Filamentary My Dear Watson

Left: Tvashtar “volcanic plume” on Io. Credit: NASA/New Horizons mission.
Right: Solar prominence. Credit: NASA/Marshall Spaceflight Center.

Nov 07, 2012

Phenomena throughout the visible universe exhibit features that are twisted and “stringy”. From plume to prominence it is plasma interactions that we see.

In previous Picture of the Day articles, there have been many discussions about formations cut in stone or puffed-out in clouds of ionized gas that are not easily explained by conventional theories. Two such figures are shown at the top of the page. One is said to be a volcano erupting on the surface of Jupiter’s active moon Io. The other is a massive flaring eruption from the Sun. How do both events relate to one another when they occur in such disparate environments?

Every world in the solar system is a charged body orbiting in a plasma. There are many ways in which plasma interacts with dust or atmospheric gasses no matter how hot or cold they are. Spacecraft sent to other planets, as well as satellites orbiting our own planet, have detected auroras, lightning, tornadoes and dust devils. Volcanoes on Earth have been found to “spit lightning” from their vents. Global dust storms on Mars are shown to be fed by thousands of sky-high funnels. Farther into the Solar System remote instruments are finding radio noise, electrified comets, spokes in Saturn’s rings and many other modes of electrical activity.

When plasma moves through a dust or gas, it tends to ionize the material and cause electric current to flow. As was demonstrated by Faraday more than a century ago, when electricity pushes through any substance a magnetic field is created. One aspect of magnetism in electrified plasma is that it creates what are sometimes called “plasma ropes”. The magnetic field surrounds the plasma, confining it into a coherent system known as a Birkeland current.

Birkeland currents are twisted current filament pairs that transport charge great distances through space following the ambient magnetic field in “force-free” mode.

The Sun’s energy moves through the solar system in Birkeland currents for billions of miles as the solar wind – a name that is, unfortunately, inadequate in its strictly mechanical definition. In reality, there is a storm of ions accelerating out of the Sun along gigantic filaments.

Electric Universe theorists insist that galactic evolution can also be explained in terms of large-scale plasma discharges that form spirals of coherent filaments. Why stars in galaxies tend to coalesce in long arcs like bright beads on a line is one of a hundred mysteries that conventional cosmology must confront. No gravity-only hypothesis can resolve the issue of star formation, in general, but the structure that has been seen within the barred spirals and the tremendous elliptical whirlpools that congregate in million-light-year clusters continues to elude explanation.

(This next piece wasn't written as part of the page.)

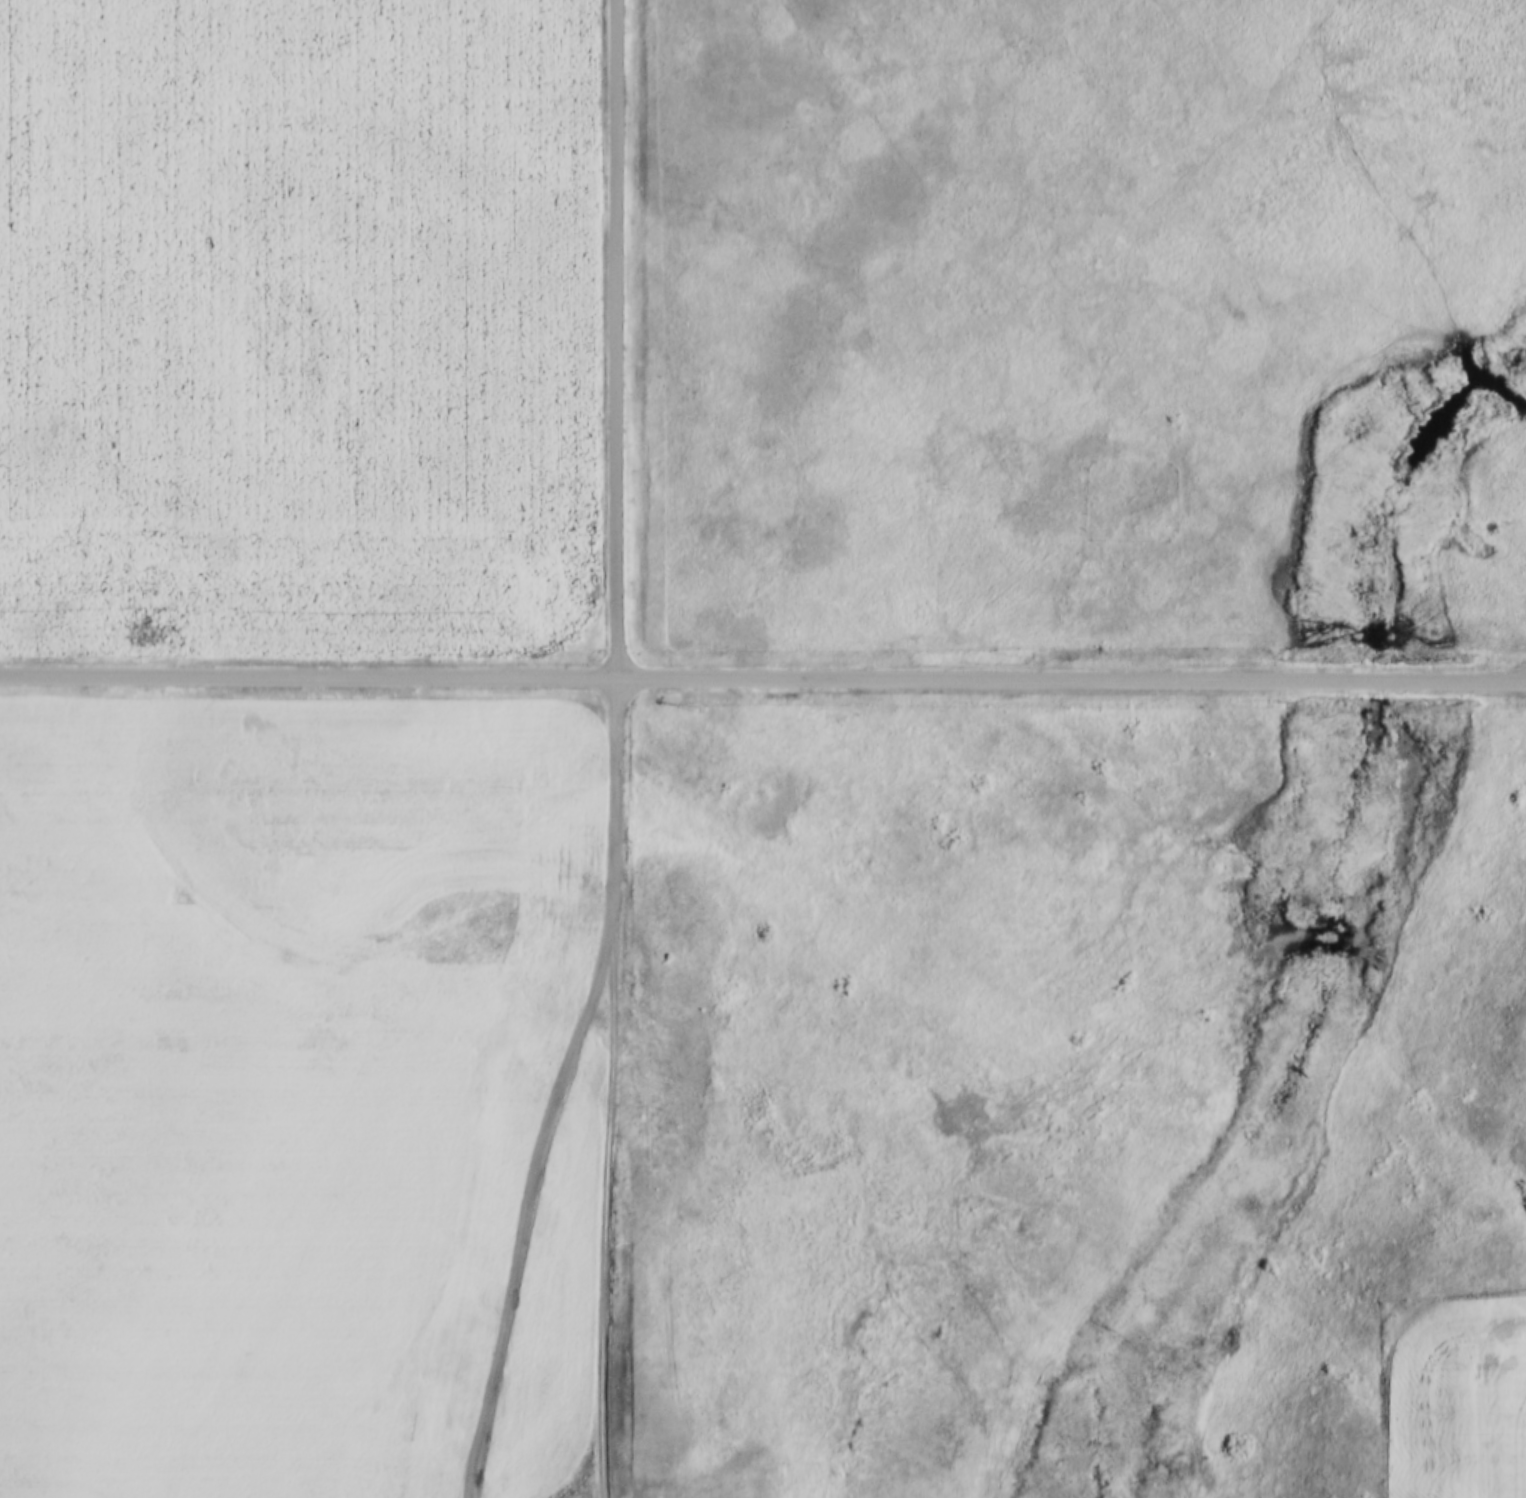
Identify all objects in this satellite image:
road: (618, 336)
road: (763, 673)
road: (613, 1085)
quarry: (512, 1492)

As Don Scott, author of The Electric Sky and from whom the title of this paper was stolen, wrote about the way plasma acts in the Universe:

“Plasma phenomena are scalable. Their electrical and physical properties remain the same, independent of the size of the plasma. In a laboratory plasma, of course, things happen much more quickly than on, say, galaxy scales, but the phenomena are identical — they obey the same laws of physics. In other words we can make accurate models of cosmic scale plasma behavior in the lab, and generate effects that mimic those observed in space. It has been demonstrated that plasma phenomena can be scaled to fourteen orders of magnitude. (Alfven hypothesized that they can be scaled to 28 orders or more!) Electric currents flowing in plasmas produce most of the observed astronomical phenomena that remain inexplicable if we assume gravity and magnetism to be the only forces at work.”